In the context of The Waiting Room, Cunningham says the piece has a meditative quality that feels right.
By contrast, he says, Nell’s Sound is Vibration, Colour is Light, Friends are Everything, also key to the show, documents the pause (in this instance, a cross-legged, meditating woman) as a “really busy steam of consciousness”. Sensations pulse from every pore.
This theme of “waiting” is hard to pin down. It can be a short spell or a lifetime’s endurance. Sometimes it is poetic; at other times it is frustrating, political or humdrum. When it comes to an art exhibition, “waiting” is an almost open brief.

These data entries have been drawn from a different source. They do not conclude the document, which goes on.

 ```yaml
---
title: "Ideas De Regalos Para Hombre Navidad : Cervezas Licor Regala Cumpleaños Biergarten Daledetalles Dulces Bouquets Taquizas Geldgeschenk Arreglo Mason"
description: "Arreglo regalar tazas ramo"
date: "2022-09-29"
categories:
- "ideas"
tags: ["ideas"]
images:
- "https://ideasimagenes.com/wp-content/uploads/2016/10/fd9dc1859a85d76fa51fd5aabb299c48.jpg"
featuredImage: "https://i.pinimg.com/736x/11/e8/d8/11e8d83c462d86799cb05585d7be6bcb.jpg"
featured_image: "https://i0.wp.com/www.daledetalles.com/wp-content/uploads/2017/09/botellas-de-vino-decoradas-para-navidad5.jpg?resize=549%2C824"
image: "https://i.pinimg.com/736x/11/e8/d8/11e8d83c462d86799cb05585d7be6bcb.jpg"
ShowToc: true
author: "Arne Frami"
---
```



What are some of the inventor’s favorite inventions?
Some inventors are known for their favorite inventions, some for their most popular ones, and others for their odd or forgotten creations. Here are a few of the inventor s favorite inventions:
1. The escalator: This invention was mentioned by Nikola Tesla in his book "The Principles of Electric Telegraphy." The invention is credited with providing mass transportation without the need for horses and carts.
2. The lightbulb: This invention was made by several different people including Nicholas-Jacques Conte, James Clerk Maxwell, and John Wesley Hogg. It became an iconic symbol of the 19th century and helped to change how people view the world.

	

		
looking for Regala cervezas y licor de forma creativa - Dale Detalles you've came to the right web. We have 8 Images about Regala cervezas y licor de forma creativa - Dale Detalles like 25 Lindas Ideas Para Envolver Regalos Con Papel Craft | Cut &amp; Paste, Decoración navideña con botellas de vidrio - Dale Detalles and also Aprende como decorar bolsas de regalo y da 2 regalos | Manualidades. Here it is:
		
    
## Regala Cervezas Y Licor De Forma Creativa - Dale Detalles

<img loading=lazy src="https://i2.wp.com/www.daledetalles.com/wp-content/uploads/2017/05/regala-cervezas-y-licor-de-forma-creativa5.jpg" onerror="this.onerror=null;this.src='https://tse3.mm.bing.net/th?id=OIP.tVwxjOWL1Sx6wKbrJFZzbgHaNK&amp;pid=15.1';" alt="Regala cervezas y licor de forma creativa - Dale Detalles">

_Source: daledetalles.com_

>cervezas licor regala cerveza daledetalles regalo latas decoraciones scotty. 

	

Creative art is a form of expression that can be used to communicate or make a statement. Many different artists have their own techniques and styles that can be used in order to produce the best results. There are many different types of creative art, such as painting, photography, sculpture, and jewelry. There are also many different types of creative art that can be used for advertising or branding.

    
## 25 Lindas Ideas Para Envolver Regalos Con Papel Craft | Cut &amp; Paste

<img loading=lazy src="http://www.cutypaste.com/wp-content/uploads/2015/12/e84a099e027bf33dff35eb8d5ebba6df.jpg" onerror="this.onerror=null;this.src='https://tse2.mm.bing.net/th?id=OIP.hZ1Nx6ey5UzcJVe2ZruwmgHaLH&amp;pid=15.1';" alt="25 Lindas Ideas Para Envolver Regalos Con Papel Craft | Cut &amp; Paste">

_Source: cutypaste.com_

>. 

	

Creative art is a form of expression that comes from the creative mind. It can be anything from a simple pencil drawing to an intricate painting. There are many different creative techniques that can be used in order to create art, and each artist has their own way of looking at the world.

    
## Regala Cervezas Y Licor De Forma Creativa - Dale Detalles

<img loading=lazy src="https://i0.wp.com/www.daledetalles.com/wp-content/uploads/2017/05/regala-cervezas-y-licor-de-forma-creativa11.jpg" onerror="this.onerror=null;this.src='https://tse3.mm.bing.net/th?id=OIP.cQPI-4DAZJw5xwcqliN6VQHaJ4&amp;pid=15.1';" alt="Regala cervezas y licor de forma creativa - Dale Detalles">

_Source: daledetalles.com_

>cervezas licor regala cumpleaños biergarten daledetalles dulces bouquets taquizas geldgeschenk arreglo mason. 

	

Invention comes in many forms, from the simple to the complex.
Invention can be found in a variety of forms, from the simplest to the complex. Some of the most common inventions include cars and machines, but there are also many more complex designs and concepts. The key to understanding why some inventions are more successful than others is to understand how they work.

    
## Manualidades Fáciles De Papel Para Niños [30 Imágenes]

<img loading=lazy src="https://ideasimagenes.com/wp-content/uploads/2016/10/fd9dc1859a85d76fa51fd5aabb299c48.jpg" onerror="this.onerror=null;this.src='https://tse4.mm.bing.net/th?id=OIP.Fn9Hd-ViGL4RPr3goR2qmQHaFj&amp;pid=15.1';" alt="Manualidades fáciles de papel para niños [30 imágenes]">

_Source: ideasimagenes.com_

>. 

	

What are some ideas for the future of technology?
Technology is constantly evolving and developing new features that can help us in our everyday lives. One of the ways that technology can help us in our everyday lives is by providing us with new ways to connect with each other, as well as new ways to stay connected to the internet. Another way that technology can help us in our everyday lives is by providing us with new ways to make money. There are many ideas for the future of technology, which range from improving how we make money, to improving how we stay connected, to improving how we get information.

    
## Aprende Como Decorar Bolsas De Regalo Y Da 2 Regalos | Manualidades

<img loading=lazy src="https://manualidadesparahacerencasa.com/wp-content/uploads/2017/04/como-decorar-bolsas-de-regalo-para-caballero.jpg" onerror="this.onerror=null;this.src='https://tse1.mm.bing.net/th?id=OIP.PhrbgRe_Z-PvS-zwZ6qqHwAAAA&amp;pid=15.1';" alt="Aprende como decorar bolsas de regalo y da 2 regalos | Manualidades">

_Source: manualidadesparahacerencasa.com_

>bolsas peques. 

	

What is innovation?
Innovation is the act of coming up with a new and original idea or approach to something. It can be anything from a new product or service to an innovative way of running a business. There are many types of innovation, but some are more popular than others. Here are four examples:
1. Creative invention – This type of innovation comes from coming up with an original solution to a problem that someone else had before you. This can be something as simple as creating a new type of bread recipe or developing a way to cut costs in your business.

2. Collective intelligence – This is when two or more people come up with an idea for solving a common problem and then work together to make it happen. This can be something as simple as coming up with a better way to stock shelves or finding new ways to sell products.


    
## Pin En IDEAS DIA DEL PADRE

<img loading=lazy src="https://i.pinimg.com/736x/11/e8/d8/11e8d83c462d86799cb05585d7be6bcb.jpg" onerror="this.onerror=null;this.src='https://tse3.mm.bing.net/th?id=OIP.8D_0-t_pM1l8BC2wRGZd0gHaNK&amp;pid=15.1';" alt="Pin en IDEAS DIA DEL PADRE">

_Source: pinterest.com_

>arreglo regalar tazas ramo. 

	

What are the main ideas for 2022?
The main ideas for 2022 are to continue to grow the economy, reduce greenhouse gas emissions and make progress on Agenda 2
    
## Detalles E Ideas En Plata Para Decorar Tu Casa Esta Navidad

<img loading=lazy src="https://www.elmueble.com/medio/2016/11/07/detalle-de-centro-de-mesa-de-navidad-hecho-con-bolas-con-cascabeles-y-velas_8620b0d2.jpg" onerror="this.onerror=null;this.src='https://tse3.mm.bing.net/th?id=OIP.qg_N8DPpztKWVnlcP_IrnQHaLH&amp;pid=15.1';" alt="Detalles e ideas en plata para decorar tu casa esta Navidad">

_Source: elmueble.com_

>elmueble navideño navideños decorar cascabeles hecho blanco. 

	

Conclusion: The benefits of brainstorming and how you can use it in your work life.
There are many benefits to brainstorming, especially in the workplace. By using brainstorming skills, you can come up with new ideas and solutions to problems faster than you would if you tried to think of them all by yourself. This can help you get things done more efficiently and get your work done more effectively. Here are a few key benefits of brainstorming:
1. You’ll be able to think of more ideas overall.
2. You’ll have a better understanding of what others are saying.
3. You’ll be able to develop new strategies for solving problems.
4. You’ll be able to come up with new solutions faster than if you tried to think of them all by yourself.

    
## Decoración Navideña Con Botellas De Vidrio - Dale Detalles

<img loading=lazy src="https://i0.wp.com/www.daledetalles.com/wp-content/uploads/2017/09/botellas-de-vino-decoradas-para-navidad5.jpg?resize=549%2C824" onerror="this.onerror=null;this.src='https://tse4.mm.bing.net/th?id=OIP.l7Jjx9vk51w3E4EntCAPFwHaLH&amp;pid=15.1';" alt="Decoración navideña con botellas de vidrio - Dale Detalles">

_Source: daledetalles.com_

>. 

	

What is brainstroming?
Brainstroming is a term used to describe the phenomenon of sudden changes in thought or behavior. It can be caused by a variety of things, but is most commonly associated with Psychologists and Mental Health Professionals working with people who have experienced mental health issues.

All up there will be about 30 different works and, this being Artbank with its collection of 10,000 works-for-rent, if you wait long enough the exhibition could very well change over its duration.
Cunningham says that over the course of Artbank’s inaugural exhibition at its Sydney headquarters in 2014 he replaced a piece by Paul Yore with a piece by Patrick Pound with a piece by Richard Bell. When art is for hire, he says, “You have to have backup dancers.”
Because time waits for no show, not even one called The Waiting Room.
The Waiting Room
Artbank, Sydney
12 May – 6 August
Clarification: Julie Dowling’s painting, The Ungrateful depicts a white woman collecting First Nation children in the 1950’s and not as the writer interpreted, ‘an Aboriginal family solemnly, quietly, stoically waiting for what’s owed to them.’